O presidente do STF, Edson Fachin, retirou da pauta o processo que trata de suposto crime de responsabilidade e abuso de autoridade atribuído ao ministro André Mendonça. Esse julgamento foi transferido para 23 de setembro. Mendonça é relator da Operação Compliance Zero e levantou o sigilo das conversas.

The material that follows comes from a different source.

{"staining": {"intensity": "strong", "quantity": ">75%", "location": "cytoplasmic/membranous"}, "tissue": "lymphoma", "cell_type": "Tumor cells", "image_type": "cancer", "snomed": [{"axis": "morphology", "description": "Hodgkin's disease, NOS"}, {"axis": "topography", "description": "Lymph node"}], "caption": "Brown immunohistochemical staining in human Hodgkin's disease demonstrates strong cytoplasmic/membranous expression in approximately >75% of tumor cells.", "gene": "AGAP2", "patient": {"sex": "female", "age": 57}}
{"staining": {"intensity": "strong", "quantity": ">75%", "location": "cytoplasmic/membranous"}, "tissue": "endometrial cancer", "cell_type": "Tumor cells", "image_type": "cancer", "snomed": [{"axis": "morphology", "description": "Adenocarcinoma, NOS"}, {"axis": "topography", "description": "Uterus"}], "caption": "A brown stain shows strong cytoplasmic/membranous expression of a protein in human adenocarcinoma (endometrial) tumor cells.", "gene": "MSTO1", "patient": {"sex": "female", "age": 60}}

Processos em momentos diferentes
Fachin manteve na pauta apenas a Pet 16.662, referente às mensagens entre Moraes e Vorcaro. Para o presidente do Supremo, a medida delimita o tema a ser examinado e permite a análise de uma matéria cuja fase inicial de contraditório e esclarecimentos já estaria concluída. Ele afirmou que “a manutenção em pauta tão somente da Pet 16.662” não impede a avaliação posterior da Pet 16.704.

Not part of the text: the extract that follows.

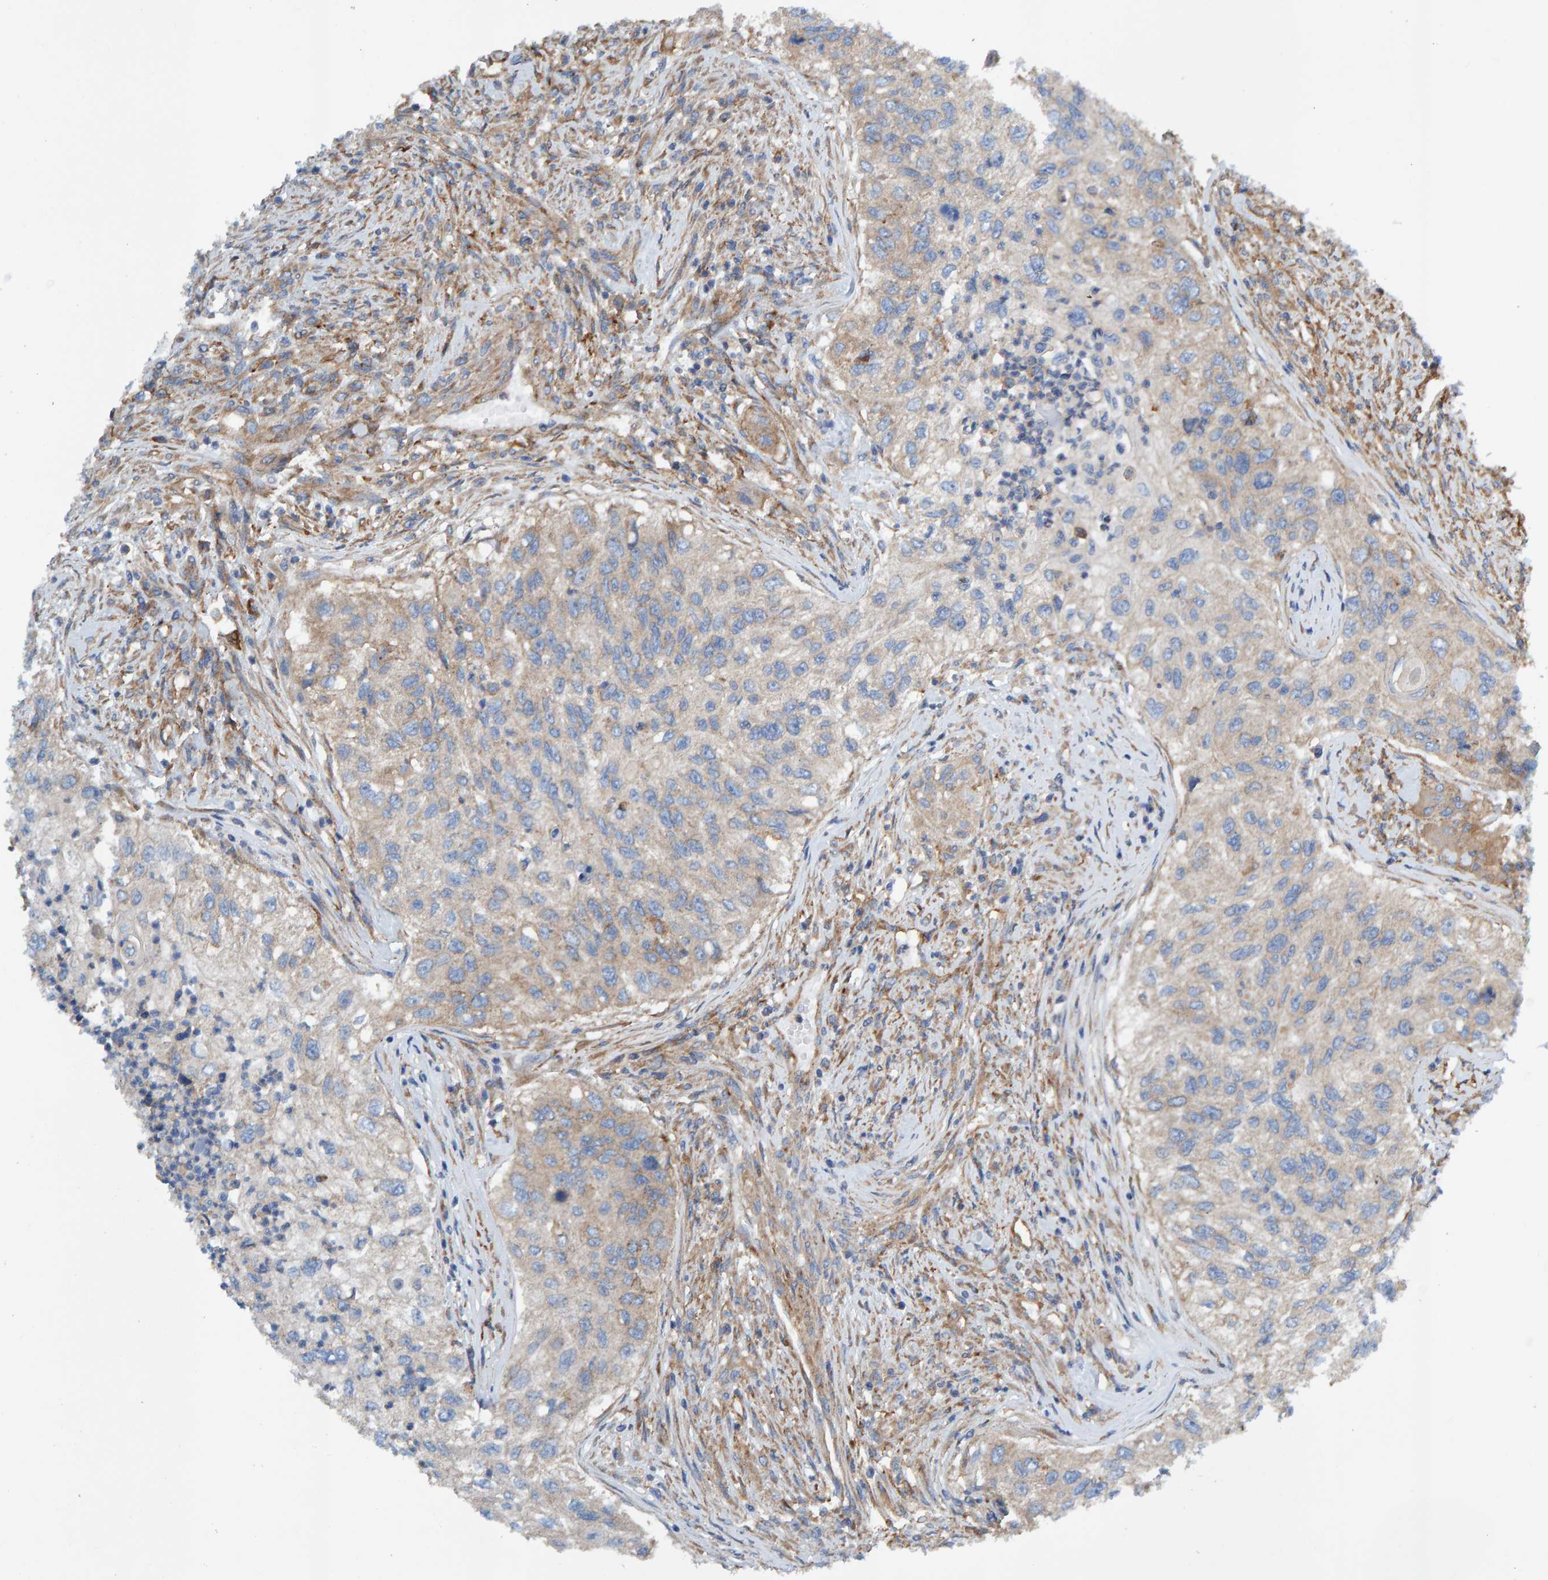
{"staining": {"intensity": "weak", "quantity": "25%-75%", "location": "cytoplasmic/membranous"}, "tissue": "urothelial cancer", "cell_type": "Tumor cells", "image_type": "cancer", "snomed": [{"axis": "morphology", "description": "Urothelial carcinoma, High grade"}, {"axis": "topography", "description": "Urinary bladder"}], "caption": "An immunohistochemistry image of neoplastic tissue is shown. Protein staining in brown highlights weak cytoplasmic/membranous positivity in urothelial cancer within tumor cells.", "gene": "MKLN1", "patient": {"sex": "female", "age": 60}}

A Pet 16.704 trata de supostas irregularidades em investigações da Polícia Federal e de supostas práticas abusivas atribuídas a Mendonça. O pedido para que os dois processos fossem julgados juntos partiu de Moraes. Na ocasião, o ministro alegou “risco concreto de decisões contraditórias e de tumulto processual”.
As mensagens incluem pedidos atribuídos a Vorcaro para que Moraes interviesse junto ao delegado Andrei Rodrigues e ao procurador-geral da República, Paulo Gonet, com o objetivo de interromper investigações sobre negócios fraudulentos do Master. Também aparecem referências à participação de Moraes na edição de um contrato de R$ 131 milhões entre Viviane Moraes e Vorcaro, a uma possível saída do banqueiro do País antes da prisão, a pagamentos ao escritório Barci de Moraes e a cartões de crédito de R$ 300 mil para os filhos do ministro.
Em 3 de setembro, Moraes recorreu ao inquérito das fake news para acusar Mendonça de quebra da imparcialidade judicial e favorecimento de grupos políticos. Moraes também afirmou que o relator teria interferido na condução das investigações, nas tratativas de eventual colaboração premiada de Vorcaro e na definição de alvos, entre eles o próprio ministro e o presidente do Senado, Davi Alcolumbre.